La sociedad ha dejado de ocuparse de la educación y en especial de la educación superior. En particular como sociedad hemos dejado de reflexionar sobre la función que cumple la Universidad. Así mismo, la comunidad universitaria, estudiantes, docentes, investigadores y directivos, tampoco se han dado a la tarea de revisar para qué sirven las universidades y como debería articularse con sociedad, mercado y estado.

Para encontrar una explicación sobre su objeto y función, se realiza un recuento histórico sobre su origen.  La idea base que sirvió de fundamento para estructurar la universidad es griega, se deriva del quehacer realizado en las Academia de origen platónico. Pero fue en Italia en 1088 que se concibió la Universidad de Bolonia, la cual hasta la actualidad funciona como universidad pública.

Esta universidad cosechó el derecho como campo específico del conocimiento. Posteriormente, a esta institución ingresaron otras áreas del saber como la medicina, la aritmética, la filosofía, la astronomía y más tarde la teología. Así, la connotación de universidad como gestora de la universalidad  se hizo más  auténtica. No era una escuela –la cual se ocupa de un área específica–, la universidad era una pluralidad de disciplinas para la enseñanza y el   aprendizaje.

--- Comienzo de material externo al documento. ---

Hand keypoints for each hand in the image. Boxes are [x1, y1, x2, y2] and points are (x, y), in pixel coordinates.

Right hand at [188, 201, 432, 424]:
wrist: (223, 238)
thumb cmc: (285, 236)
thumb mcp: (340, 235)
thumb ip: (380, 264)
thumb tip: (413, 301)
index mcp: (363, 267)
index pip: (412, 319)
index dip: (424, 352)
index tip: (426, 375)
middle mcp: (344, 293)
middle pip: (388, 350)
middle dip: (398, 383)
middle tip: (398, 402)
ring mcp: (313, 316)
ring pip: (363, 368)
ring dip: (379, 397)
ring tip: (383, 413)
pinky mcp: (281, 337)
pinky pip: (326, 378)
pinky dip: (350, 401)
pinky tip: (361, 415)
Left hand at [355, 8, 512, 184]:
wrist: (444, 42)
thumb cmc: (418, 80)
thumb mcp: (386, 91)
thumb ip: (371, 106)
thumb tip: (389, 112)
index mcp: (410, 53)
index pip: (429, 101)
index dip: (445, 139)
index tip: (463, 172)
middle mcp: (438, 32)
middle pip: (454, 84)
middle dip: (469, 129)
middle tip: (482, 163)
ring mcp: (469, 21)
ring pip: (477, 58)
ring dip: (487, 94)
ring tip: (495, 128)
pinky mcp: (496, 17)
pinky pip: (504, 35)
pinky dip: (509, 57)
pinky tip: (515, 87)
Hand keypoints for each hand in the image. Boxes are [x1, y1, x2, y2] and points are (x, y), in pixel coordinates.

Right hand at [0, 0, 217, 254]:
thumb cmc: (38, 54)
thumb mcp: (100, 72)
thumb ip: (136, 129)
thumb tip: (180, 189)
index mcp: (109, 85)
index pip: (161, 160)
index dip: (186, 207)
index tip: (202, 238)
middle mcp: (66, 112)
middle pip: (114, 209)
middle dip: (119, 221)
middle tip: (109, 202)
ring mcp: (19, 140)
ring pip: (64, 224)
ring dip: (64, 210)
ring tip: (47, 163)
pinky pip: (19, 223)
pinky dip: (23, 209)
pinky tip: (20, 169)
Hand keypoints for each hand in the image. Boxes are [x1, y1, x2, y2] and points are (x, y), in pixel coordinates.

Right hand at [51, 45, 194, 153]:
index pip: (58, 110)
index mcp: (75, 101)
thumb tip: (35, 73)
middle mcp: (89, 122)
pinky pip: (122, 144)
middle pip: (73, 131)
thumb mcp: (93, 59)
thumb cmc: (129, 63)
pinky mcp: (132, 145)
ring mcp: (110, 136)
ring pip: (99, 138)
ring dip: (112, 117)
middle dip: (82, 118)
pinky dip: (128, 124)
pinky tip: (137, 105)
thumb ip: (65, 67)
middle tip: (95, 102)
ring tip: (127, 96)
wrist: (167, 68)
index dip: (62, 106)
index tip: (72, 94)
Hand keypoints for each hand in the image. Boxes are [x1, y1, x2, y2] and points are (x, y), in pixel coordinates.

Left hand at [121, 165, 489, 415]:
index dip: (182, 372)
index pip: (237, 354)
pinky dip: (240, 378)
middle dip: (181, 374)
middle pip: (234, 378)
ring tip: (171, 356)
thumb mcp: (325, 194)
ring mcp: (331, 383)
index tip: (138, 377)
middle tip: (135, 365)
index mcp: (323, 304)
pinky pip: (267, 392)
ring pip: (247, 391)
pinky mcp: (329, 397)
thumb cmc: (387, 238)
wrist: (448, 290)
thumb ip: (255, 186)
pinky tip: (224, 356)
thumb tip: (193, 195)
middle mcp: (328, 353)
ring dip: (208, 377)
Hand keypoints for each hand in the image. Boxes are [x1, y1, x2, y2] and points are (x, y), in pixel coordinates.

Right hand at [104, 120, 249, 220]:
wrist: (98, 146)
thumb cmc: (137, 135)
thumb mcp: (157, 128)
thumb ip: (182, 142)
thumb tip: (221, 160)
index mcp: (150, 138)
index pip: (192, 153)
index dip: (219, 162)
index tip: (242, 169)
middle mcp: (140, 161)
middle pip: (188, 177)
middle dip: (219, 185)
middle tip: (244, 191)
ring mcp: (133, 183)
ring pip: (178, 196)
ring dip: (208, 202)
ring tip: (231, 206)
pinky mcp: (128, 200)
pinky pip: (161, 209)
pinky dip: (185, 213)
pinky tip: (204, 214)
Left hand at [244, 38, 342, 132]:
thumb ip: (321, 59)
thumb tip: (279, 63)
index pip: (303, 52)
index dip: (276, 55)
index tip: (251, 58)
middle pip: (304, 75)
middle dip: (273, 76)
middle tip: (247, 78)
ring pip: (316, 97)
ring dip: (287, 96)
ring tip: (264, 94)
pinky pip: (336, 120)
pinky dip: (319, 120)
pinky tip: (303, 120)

La idea platónica del saber como la totalidad, aun sobrevivía. Se era poeta, médico y matemático  al mismo  tiempo. El modelo de esta Universidad  residía  en el  conocimiento,  la  exploración científica y  la  construcción  de la  sociedad. Hasta el siglo XIX, la idea se conservó. Pero  después  de las  dos  revoluciones   industriales,  y   el desarrollo de la  producción  en  serie  se hizo  necesario la  especialización. Las ciencias  formales, las  fácticas  y las sociales fueron  separadas,  se  deberían  contar  con   personas con   conocimientos  profundos   y  avanzados  al interior de cada  campo del  saber, se  requerían enfoques pragmáticos. 

Además de  requerirse   técnicos   capaces  para  producir, se hacía  necesario una  universidad divida por  departamento,  y  especializada  para   el  trabajo. Es  decir   la universidad  debía atender  las demandas  específicas  de  la   empresa. De esta manera  pueden  encontrarse   dos  tipos  de  universidades  las  que reproducen y  generan   conocimientos a  través de la investigación básica principalmente y las  que  utilizan  los conocimiento para  formar  egresados  para  laborar, centrándose  preferencialmente  en la investigación  aplicada. Sin que  hasta  el momento  en   Colombia en el  sector  público se  haya  optado  por  un modelo   específico de  estos modelos de universidades. Entretanto,  en  el  sector  privado se pueden  observar  diversas   tendencias  que  van  desde  las universidades  dedicadas  a la formación  de  élites, las  universidades profesionalizantes, las  universidades  confesionales, las universidades  partidistas,  las universidades  técnicas,  las universidades autónomas y hasta  las universidades  alternativas.

Desde luego estas orientaciones en la  educación  superior  determinan  la  calidad  de  sus  resultados  en  las funciones  de  docencia, investigación y proyección institucional.